Family life holds a special place in the Catholic imagination. It is in the family where we learn to relate to others, love, share our feelings, argue, listen, forgive, negotiate and grow in the great adventure of being human.
At the heart of the family, we learn about what is true, good and beautiful. The younger members of the family often rely on the guidance of the more experienced ones to discern values. We learn from one another as we face our mistakes and their consequences.
It is in the family where we first discover that God walks with us in history.
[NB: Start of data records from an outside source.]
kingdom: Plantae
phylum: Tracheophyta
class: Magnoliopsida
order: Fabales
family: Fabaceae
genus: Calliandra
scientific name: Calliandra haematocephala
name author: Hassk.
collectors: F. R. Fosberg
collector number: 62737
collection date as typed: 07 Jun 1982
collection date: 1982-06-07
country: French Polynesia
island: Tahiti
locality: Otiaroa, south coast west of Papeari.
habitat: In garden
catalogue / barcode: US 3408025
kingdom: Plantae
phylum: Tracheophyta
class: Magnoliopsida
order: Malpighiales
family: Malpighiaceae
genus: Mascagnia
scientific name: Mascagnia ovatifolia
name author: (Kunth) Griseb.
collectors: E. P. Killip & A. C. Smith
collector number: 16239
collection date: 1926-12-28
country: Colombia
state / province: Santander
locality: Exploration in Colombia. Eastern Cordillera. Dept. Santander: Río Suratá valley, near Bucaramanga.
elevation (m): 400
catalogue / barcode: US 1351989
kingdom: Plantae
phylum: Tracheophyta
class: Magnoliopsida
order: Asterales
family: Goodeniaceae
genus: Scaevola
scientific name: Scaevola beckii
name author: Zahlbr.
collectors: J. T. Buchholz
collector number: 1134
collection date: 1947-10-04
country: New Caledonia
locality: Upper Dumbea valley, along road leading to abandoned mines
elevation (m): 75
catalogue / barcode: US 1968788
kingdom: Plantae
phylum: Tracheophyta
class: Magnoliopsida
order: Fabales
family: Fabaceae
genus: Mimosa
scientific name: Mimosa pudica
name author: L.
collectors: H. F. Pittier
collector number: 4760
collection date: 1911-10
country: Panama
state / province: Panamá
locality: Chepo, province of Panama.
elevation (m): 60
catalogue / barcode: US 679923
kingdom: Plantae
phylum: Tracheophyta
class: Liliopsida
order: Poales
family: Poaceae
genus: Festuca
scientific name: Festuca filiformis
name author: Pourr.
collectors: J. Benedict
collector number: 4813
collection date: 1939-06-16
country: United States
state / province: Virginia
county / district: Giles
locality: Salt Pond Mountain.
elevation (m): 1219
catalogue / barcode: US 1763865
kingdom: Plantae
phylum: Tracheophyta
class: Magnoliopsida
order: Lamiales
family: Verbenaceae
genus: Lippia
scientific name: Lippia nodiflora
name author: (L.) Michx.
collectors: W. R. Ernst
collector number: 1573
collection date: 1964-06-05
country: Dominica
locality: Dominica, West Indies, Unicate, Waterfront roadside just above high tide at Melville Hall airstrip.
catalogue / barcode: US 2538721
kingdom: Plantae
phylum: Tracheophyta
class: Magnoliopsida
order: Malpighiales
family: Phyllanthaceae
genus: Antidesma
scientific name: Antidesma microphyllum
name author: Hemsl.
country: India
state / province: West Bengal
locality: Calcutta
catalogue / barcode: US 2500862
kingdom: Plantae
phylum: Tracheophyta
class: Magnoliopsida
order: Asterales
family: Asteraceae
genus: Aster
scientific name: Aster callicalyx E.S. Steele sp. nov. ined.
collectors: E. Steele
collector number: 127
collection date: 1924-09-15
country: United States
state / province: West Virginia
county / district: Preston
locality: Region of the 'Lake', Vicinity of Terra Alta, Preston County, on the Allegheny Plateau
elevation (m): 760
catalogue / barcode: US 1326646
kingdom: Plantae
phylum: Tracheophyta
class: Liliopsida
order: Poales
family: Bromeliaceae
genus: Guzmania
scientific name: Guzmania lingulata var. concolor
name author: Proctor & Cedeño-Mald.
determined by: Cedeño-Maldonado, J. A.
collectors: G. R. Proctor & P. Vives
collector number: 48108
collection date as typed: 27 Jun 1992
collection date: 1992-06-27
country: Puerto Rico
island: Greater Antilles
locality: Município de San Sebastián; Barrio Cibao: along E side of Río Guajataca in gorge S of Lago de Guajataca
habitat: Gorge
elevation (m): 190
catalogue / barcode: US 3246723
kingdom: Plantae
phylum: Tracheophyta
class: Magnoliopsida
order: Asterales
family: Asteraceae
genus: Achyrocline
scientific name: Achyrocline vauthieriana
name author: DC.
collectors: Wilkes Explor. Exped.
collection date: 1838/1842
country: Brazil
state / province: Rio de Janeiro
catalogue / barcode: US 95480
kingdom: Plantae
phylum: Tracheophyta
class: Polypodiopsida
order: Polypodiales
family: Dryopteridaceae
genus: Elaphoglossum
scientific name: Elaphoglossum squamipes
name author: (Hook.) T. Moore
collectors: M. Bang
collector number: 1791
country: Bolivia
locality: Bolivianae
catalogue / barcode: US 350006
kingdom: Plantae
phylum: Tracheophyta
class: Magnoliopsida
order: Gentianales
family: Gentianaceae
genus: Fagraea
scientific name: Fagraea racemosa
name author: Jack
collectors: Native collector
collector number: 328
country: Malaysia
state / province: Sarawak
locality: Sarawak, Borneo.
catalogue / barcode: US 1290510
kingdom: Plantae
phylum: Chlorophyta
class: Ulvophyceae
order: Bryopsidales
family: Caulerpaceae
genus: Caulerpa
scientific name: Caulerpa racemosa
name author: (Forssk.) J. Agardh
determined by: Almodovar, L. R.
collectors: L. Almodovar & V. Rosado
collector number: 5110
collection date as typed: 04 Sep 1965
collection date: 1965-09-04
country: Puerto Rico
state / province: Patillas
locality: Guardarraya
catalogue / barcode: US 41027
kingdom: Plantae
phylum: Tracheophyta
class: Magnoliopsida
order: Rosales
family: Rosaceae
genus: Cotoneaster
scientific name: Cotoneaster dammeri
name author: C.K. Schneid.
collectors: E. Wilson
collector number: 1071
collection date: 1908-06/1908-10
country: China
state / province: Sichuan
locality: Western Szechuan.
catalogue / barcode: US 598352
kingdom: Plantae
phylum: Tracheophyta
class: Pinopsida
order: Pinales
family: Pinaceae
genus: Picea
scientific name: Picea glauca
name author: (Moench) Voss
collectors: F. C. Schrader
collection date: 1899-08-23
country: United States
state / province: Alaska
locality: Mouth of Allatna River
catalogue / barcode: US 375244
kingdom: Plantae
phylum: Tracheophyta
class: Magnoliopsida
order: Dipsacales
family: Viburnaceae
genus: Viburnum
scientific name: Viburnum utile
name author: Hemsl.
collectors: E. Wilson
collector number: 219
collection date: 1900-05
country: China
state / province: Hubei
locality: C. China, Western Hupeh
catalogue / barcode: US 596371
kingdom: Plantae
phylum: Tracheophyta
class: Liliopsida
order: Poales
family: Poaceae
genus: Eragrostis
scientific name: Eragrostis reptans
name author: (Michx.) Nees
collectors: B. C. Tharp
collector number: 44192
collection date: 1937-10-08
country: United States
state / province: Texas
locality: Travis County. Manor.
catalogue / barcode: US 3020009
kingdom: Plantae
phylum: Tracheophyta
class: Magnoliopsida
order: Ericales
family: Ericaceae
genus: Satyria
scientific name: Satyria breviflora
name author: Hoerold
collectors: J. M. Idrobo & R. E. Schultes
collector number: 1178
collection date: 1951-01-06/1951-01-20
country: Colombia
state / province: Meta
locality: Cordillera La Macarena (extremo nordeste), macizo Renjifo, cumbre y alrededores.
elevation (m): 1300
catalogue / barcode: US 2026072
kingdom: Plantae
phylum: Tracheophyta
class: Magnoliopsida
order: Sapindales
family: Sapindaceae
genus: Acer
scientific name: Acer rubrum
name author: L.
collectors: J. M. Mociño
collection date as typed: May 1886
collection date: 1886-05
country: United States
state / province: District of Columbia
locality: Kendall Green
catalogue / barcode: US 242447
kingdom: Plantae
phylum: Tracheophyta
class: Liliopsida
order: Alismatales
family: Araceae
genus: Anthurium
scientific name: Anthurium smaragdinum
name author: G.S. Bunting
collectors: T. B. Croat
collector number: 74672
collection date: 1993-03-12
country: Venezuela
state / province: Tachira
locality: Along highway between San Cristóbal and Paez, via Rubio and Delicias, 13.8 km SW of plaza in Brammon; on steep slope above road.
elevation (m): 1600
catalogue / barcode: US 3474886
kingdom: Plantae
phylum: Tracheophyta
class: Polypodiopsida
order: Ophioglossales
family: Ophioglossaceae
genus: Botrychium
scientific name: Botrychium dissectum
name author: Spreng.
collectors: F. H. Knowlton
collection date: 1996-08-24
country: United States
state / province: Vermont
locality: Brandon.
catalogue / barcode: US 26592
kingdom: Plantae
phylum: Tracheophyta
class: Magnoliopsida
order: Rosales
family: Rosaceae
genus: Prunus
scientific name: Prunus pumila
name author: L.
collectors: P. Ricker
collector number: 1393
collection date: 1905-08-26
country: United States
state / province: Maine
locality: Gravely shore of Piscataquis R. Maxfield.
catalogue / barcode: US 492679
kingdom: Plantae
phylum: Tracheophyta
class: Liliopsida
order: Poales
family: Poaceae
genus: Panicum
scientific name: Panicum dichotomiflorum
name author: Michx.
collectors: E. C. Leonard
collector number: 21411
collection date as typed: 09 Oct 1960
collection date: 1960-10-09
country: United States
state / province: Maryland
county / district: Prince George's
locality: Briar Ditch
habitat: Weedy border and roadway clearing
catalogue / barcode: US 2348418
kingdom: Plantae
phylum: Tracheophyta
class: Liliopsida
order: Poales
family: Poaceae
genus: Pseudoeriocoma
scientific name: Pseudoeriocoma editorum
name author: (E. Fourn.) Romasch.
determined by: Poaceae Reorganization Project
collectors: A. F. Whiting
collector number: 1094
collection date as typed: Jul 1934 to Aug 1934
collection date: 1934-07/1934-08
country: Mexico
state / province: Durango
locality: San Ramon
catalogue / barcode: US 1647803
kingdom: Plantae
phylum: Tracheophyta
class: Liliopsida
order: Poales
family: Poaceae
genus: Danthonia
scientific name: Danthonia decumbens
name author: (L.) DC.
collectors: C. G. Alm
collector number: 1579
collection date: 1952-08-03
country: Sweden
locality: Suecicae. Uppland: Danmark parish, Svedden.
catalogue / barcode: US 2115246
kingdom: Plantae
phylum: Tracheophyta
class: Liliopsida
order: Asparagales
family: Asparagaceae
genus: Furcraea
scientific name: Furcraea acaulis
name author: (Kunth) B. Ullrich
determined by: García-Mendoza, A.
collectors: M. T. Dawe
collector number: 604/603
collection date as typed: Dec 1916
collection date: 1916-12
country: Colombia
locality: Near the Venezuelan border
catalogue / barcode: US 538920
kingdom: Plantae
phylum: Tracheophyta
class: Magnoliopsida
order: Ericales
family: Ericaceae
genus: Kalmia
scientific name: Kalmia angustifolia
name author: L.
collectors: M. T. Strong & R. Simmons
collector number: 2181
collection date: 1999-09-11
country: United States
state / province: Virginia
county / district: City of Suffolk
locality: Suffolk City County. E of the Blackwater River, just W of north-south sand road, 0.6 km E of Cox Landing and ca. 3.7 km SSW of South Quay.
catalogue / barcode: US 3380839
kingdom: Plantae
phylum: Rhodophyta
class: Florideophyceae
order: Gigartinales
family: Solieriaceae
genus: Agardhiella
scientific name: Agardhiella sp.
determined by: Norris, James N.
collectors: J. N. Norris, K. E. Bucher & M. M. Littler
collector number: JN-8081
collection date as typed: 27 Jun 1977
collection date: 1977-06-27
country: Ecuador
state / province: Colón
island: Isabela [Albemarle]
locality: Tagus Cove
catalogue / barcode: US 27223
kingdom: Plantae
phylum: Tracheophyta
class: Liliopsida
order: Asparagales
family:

Building upon the fragility of human love, one learns about God’s merciful and infinite love in Jesus Christ. In the context of the family, we learn to be in conversation with God through prayer.
From antiquity, Christians have referred to the family as a domestic church. So did the Second Vatican Council in its Dogmatic Constitution on the Church, “Lumen Gentium” (No. 11).
The events affecting our lives during this time of pandemic have led many Catholics to reencounter our families. Ironically, many of us do so while asking, what does it mean to be family today?
Everyone is part of a family, one way or another. In fact, as we marry, befriend, travel and expand our horizons, we find ourselves belonging to many families. Still we ask the same question.
In the midst of the progress, energy and innovation that characterize our contemporary world, we seem increasingly aware that family life is not always a priority on our value scale.
The fact that at this time of crisis many seem to have rediscovered family as something novel, desirable and fulfilling — all great things — should give us pause. Why did many not experience this before? What were our priorities before the pandemic? At what point did we stop appreciating family as the domestic church?
The tone of lament among many Catholics grieving lack of access to our large churches these days is quite revealing. I also miss my church, I must say.
The present circumstances, though, serve as an invitation to revisit with renewed appreciation other ways of being church, especially the domestic church.
Let’s not capitulate before the idea that only people outside our homes can share the faith. While the sacraments are central to our identity, Catholicism has not ended because an ordained minister is not available day and night.
Let us remember that the early Christian communities were family-based and gathered mainly in homes where many family configurations celebrated their faith in the risen Lord.
In most parts of the world, Catholics live and practice their faith primarily in the context of the domestic church. For millions of Catholics, having access to a priest or a large church 24/7 is a rare privilege.
Every now and then, we need to revisit what sustains our Catholic imagination. Yes, let’s hope for a return to our beautiful temples. Let’s also affirm the value of the family as domestic church, and let it flourish!
This is a perfect time for catechists of all ages to arise in the context of the home; a time for Gospel-inspired rituals and practices that make God present in the daily life of the family; a time to recognize the face of Christ in every member of our household.
Ospino is professor of theology and religious education at Boston College.